By: Sean Crose
There was little doubt after Terence Crawford’s monstrously good performance Saturday night in Lincoln, Nebraska that the man had entered contemporary boxing’s stratosphere. Many, including this writer, had given Crawford’s opponent this past weekend, fellow junior welterweight titlist Julius Indongo, a solid chance of besting the Omaha native. Yet an Indongo upset simply wasn’t meant to be – in large part because Carwford was clearly determined to finish his man as quickly as possible. Deciding not to engage in his usual habit of gathering momentum throughout the fight, Crawford came out hard on Saturday, making it perfectly obvious to all watching – either in person or via ESPN – that Nambia’a Indongo was in way over his head.

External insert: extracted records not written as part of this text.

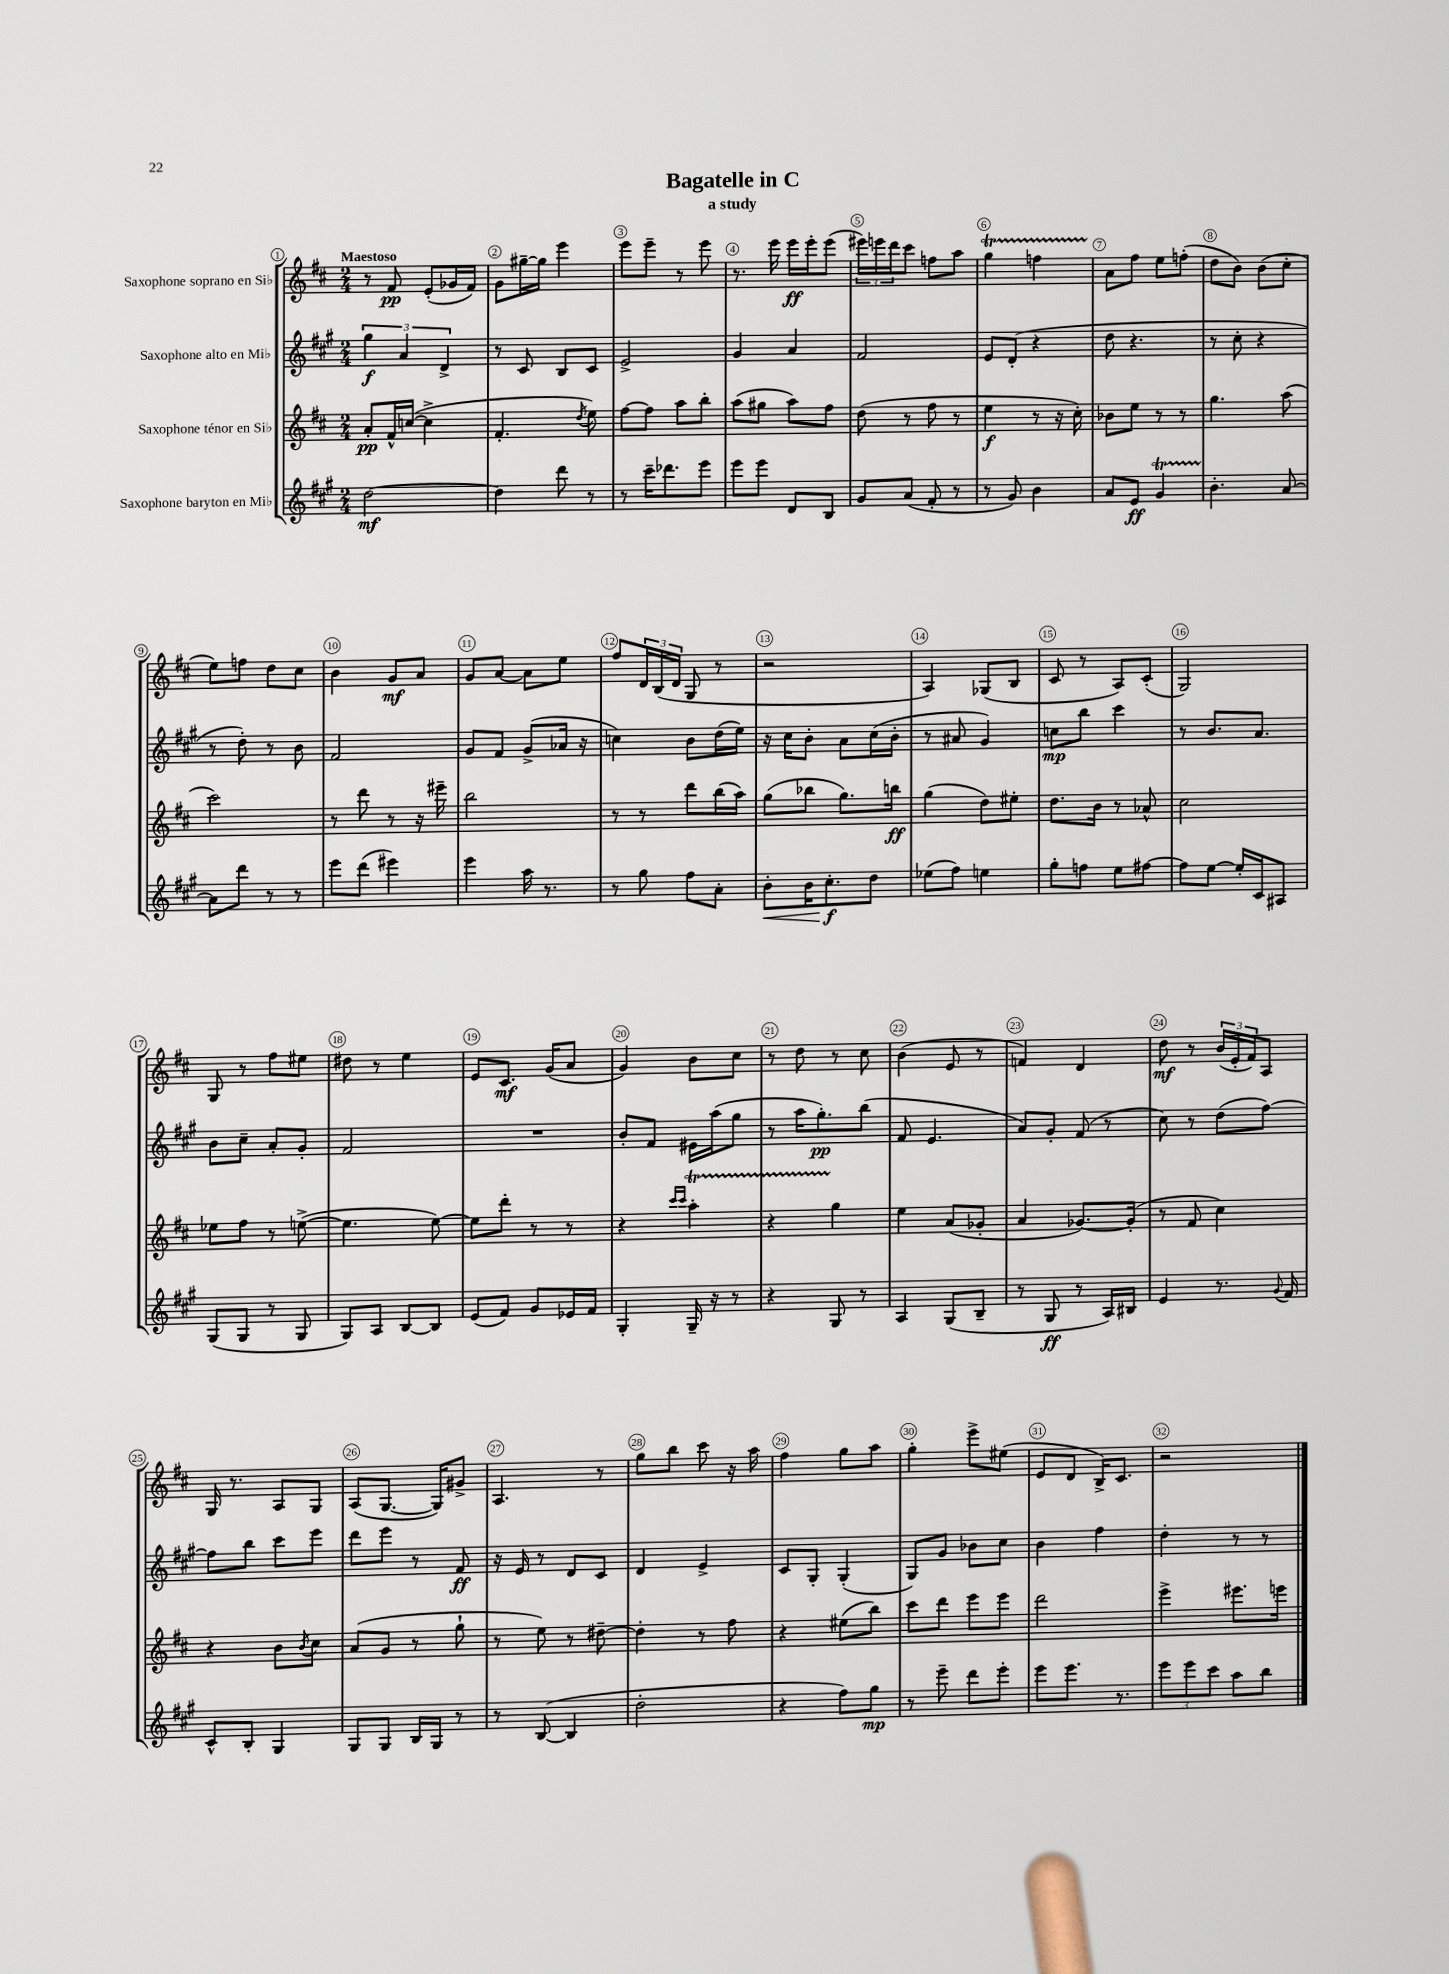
\header { title = "Bagatelle in C" subtitle = "a study" }
<<
\new StaffGroup <<
\new Staff = "s0" \with { instrumentName = "Saxophone soprano en Sib" } {
    \clef treble \key d \major \numericTimeSignature \time 2/4 \tempo "Maestoso"
    r8 fis'8\pp e'8-.( ges'16 fis'16) |
    g'8 gis''16~-- gis''16 e'''4 |
    e'''8 e'''8-- r8 e'''8 |
    r8. e'''16 e'''16\ff e'''16-. e'''8( |
    \tuplet 3/2 { eis'''16) e'''16 d'''16 } cis'''8 f''8 a''8 |
    g''4\startTrillSpan f''4 |
    a'8\stopTrillSpan fis''8 e''8 f''8-.( |
    d''8 b'8) b'8( cis''8-. |
    e''8) f''8 d''8 cis''8 |
    b'4 g'8\mf a'8 |
    g'8 a'8~ a'8 e''8 |
    fis''8 \tuplet 3/2 { d'16 b16( d'16 } g8 r8 |
    r2 |
    a4) ges8( b8 |
    cis'8 r8 a8) cis'8-.( |
    g2) |
    g8 r8 fis''8 eis''8 |
    dis''8 r8 e''4 |
    e'8 cis'8.\mf g'16( a'8 |
    g'4) b'8 cis''8 |
    r8 d''8 r8 cis''8 |
    b'4( e'8 r8 |
    f'4) d'4 |
    d''8\mf r8 \tuplet 3/2 { b'16( e'16-. fis'16) } a8 |
    g16 r8. a8 g8 |
    a8( g8.~ g16) gis'8-> |
    a4. r8 |
    g''8 b''8 cis'''8 r16 a''16 |
    fis''4 g''8 a''8 |
    g''4-. e'''8-> eis''8( |
    e'8 d'8 b16->) cis'8. |
    r2 \bar "|." |
}
\new Staff = "s1" \with { instrumentName = "Saxophone alto en Mib" } {
    \clef treble \key a \major \numericTimeSignature \time 2/4
    \tuplet 3/2 { gis''4\f a'4 d'4-> } |
    r8 cis'8 b8 cis'8 |
    e'2-> |
    gis'4 a'4 |
    fis'2 |
    e'8 d'8-.( r4 |
    d''8 r4. |
    r8 cis''8-. r4 |
    r8 d''8-.) r8 b'8 |
    fis'2 |
    gis'8 fis'8 gis'8->( aes'16 r16 |
    c''4) b'8 d''16( e''16) |
    r16 cis''16 b'8-. a'8 cis''16( b'16-. |
    r8 ais'8 gis'4) |
    c''8\mp b''8 cis'''4 |
    r8 b'8. a'8. |
    b'8 cis''8-- a'8-. gis'8-. |
    fis'2 |
    R2 |
    b'8-. fis'8 eis'16 a''16( gis''8 |
    r8 a''16 gis''8.-.\pp) b''8( |
    fis'8 e'4. |
    a'8) gis'8-. fis'8( r8 |
    cis''8) r8 d''8( fis''8~) |
    fis''8 b''8 cis'''8 e'''8 |
    d'''8 e'''8 r8 fis'8\ff |
    r16 e'16 r8 d'8 cis'8 |
    d'4 e'4-> |
    cis'8 gis8-. gis4-.( |
    gis8) gis'8 bes'8 cis''8 |
    b'4 fis''4 |
    d''4-. r8 r8 \bar "|." |
}
\new Staff = "s2" \with { instrumentName = "Saxophone ténor en Sib" } {
    \clef treble \key d \major \numericTimeSignature \time 2/4
    a'8-.\pp fis'16-^ c''16~( c''4-> |
    fis'4.-. \acciaccatura { d''8 } e''8) |
    fis''8~ fis''8 a''8 b''8-. |
    a''8( gis''8 a''8) fis''8 |
    d''8( r8 fis''8 r8 |
    e''4\f r8 r16 cis''16-.) |
    bes'8 e''8 r8 r8 |
    g''4. a''8( |
    cis'''2) |
    r8 d'''8 r8 r16 eis'''16-- |
    b''2 |
    r8 r8 d'''8 b''16( a''16) |
    g''8( bes''8 g''8.) b''16\ff |
    g''4( d''8) eis''8-. |
    d''8. b'16 r8 aes'8-^ |
    cis''2 |
    ees''8 fis''8 r8 e''8~->( |
    e''4. e''8~) |
    e''8 d'''8-. r8 r8 |
    r4 \grace { cis'''16 cis'''16 } a''4-.\startTrillSpan |
    r4 g''4\stopTrillSpan |
    e''4 a'8( ges'8-. |
    a'4 ges'8.~) ges'16-.( |
    r8 fis'8 cis''4) |
    r4 b'8 \acciaccatura { b'8 } cis''8 |
    a'8( g'8 r8 g''8-! |
    r8 e''8) r8 dis''8~-- |
    dis''4-. r8 fis''8 |
    r4 eis''8( b''8) |
    cis'''8 d'''8 e'''8 e'''8 |
    d'''2 |
    e'''4-> eis'''8. e'''16 \bar "|." |
}
\new Staff = "s3" \with { instrumentName = "Saxophone baryton en Mib" } {
    \clef treble \key a \major \numericTimeSignature \time 2/4
    d''2~\mf |
    d''4 d'''8 r8 |
    r8 cis'''16-- des'''8. e'''8 |
    e'''8 e'''8 d'8 b8 |
    gis'8 a'8( fis'8-. r8 |
    r8 gis'8) b'4 |
    a'8 e'8\ff gis'4\startTrillSpan |
    b'4.-.\stopTrillSpan a'8~ |
    a'8 d'''8 r8 r8 |
    e'''8 d'''8( eis'''4) |
    e'''4 a''16 r8. |
    r8 gis''8 fis''8 a'8-. |
    b'8-.\< b'16 cis''8.-.\f\! d''8 |
    ees''8( fis''8) e''4 |
    gis''8-. f''8 e''8 fis''8~ |
    fis''8 e''8~ e''16-. cis'16 ais8 |
    gis8( gis8 r8 gis8 |
    gis8) a8 b8~ b8 |
    e'8( fis'8) gis'8 ees'16 fis'16 |
    gis4-. gis16-- r16 r8 |
    r4 gis8 r8 |
    a4 gis8( b8-- |
    r8 gis8\ff r8 a16) bis16 |
    e'4 r8. \appoggiatura { gis'8 } fis'16 |
    cis'8-^ b8-. gis4 |
    gis8 gis8 b16 gis16 r8 |
    r8 b8~( b4 |
    d''2-. |
    r4 fis''8) gis''8\mp |
    r8 e'''8-- d'''8 e'''8-. |
    e'''8 e'''8. r8. |
    \tuplet 3/2 { e'''8 e'''8 cis'''8 } a''8 b''8 \bar "|." |
}
>>
>>
\layout { \context { \Score \override BarNumber.break-visibility = ##(#f #t #t) barNumberVisibility = #all-bar-numbers-visible \override BarNumber.stencil = #(make-stencil-circler 0.1 0.3 ly:text-interface::print) } }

Photo Credit: Top Rank Promotions
It was a body shot in the third that finally put a period to the proceedings. Indongo was done the moment he hit the canvas. It was some blow to the guts – one which may well be remembered along with Bernard Hopkins’ gut check of Oscar De La Hoya, Roy Jones Junior’s winder tossed against the torso of Virgil Hill and Bob Fitzimmon’s famous shot to “the slats” of Jim Corbett. No doubt, it was impressive stuff. While Indongo wasn’t a household name, he was a notable fighter, one of a line of notable fighters the undefeated Crawford has taken to the figurative woodshed over these past few years.
While it’s true Crawford hasn’t had a mega bout yet, there is now no denying he’s currently residing among the sport’s elites. His ring skills are too obvious, his opposition too consistently of good quality, for the man to somehow be denied the credit he deserves. The question now, of course, is where to from here for the man they call Bud. Mikey Garcia might make his way back up to junior welterweight, where Crawford now reigns supreme as undisputed champion. Or perhaps Crawford himself might want to step up to welterweight to threaten and challenge fellow new breed headliners Errol Spence Junior and Keith Thurman.
Of course it might not be easy for Crawford to face Spence or Thurman, since they both fight under boxing guru Al Haymon’s banner and Crawford is with competitor Bob Arum. Still, it’s not like Haymon or Arum are beyond working with each other, so perhaps there’s hope for a superfight or two in the future. No one could fault Crawford for staying right where he is at junior welterweight, though. Who says there’s always new worlds to conquer when the one you’ve just taken over may somehow offer a few rewards of its own?